= DIRECTIVE =
Return all of the material below word for word, keeping every line as it is.
-*-*-
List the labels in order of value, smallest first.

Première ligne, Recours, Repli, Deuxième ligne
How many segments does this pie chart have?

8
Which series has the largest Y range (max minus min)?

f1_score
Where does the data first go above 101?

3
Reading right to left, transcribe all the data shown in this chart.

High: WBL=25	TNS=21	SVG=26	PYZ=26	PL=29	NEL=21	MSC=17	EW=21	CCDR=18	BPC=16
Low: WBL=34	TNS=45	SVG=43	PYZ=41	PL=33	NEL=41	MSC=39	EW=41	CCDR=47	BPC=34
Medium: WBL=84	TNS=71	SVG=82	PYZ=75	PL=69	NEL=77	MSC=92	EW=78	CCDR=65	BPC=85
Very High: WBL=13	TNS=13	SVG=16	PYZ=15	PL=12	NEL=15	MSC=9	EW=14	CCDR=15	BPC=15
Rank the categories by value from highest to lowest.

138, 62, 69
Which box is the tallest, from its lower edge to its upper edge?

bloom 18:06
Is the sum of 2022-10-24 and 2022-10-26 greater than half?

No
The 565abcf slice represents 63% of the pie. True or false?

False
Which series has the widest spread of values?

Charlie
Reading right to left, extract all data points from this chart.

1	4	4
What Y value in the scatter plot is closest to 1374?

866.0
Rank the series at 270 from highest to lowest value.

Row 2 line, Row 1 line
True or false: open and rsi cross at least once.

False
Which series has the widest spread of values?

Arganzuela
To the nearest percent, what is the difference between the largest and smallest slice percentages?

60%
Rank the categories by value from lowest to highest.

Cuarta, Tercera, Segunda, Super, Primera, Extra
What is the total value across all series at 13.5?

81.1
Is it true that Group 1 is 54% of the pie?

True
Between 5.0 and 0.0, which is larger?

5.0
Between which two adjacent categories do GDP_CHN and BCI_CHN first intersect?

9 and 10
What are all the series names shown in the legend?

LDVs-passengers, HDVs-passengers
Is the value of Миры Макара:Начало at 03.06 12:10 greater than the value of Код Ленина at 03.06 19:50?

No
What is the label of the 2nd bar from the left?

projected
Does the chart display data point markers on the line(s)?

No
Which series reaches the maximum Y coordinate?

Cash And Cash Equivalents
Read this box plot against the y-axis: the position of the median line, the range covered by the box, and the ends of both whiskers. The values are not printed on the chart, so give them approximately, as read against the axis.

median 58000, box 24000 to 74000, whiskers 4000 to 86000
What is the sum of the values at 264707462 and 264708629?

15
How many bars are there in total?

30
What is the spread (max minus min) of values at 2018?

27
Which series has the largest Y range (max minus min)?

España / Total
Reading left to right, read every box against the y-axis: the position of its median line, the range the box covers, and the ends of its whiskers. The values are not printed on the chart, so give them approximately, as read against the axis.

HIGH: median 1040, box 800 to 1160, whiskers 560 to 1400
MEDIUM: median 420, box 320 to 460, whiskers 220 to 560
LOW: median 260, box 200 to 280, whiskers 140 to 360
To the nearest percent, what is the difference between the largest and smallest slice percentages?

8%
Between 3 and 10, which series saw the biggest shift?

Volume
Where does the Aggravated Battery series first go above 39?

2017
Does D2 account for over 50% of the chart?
-*-*-
= EXERCISE ANSWER =
List the labels in order of value, smallest first.

Première ligne, Recours, Repli, Deuxième ligne
How many segments does this pie chart have?

8
Which series has the largest Y range (max minus min)?

f1_score
Where does the data first go above 101?

3
Reading right to left, transcribe all the data shown in this chart.

High: WBL=25	TNS=21	SVG=26	PYZ=26	PL=29	NEL=21	MSC=17	EW=21	CCDR=18	BPC=16
Low: WBL=34	TNS=45	SVG=43	PYZ=41	PL=33	NEL=41	MSC=39	EW=41	CCDR=47	BPC=34
Medium: WBL=84	TNS=71	SVG=82	PYZ=75	PL=69	NEL=77	MSC=92	EW=78	CCDR=65	BPC=85
Very High: WBL=13	TNS=13	SVG=16	PYZ=15	PL=12	NEL=15	MSC=9	EW=14	CCDR=15	BPC=15
Rank the categories by value from highest to lowest.

138, 62, 69
Which box is the tallest, from its lower edge to its upper edge?

bloom 18:06
Is the sum of 2022-10-24 and 2022-10-26 greater than half?

No
The 565abcf slice represents 63% of the pie. True or false?

False
Which series has the widest spread of values?

Charlie
Reading right to left, extract all data points from this chart.

1	4	4
What Y value in the scatter plot is closest to 1374?

866.0
Rank the series at 270 from highest to lowest value.

Row 2 line, Row 1 line
True or false: open and rsi cross at least once.

False
Which series has the widest spread of values?

Arganzuela
To the nearest percent, what is the difference between the largest and smallest slice percentages?

60%
Rank the categories by value from lowest to highest.

Cuarta, Tercera, Segunda, Super, Primera, Extra
What is the total value across all series at 13.5?

81.1
Is it true that Group 1 is 54% of the pie?

True
Between 5.0 and 0.0, which is larger?

5.0
Between which two adjacent categories do GDP_CHN and BCI_CHN first intersect?

9 and 10
What are all the series names shown in the legend?

LDVs-passengers, HDVs-passengers
Is the value of Миры Макара:Начало at 03.06 12:10 greater than the value of Код Ленина at 03.06 19:50?

No
What is the label of the 2nd bar from the left?

projected
Does the chart display data point markers on the line(s)?

No
Which series reaches the maximum Y coordinate?

Cash And Cash Equivalents
Read this box plot against the y-axis: the position of the median line, the range covered by the box, and the ends of both whiskers. The values are not printed on the chart, so give them approximately, as read against the axis.

median 58000, box 24000 to 74000, whiskers 4000 to 86000
What is the sum of the values at 264707462 and 264708629?

15
How many bars are there in total?

30
What is the spread (max minus min) of values at 2018?

27
Which series has the largest Y range (max minus min)?

España / Total
Reading left to right, read every box against the y-axis: the position of its median line, the range the box covers, and the ends of its whiskers. The values are not printed on the chart, so give them approximately, as read against the axis.

HIGH: median 1040, box 800 to 1160, whiskers 560 to 1400
MEDIUM: median 420, box 320 to 460, whiskers 220 to 560
LOW: median 260, box 200 to 280, whiskers 140 to 360
To the nearest percent, what is the difference between the largest and smallest slice percentages?

8%
Between 3 and 10, which series saw the biggest shift?

Volume
Where does the Aggravated Battery series first go above 39?

2017
Does D2 account for over 50% of the chart?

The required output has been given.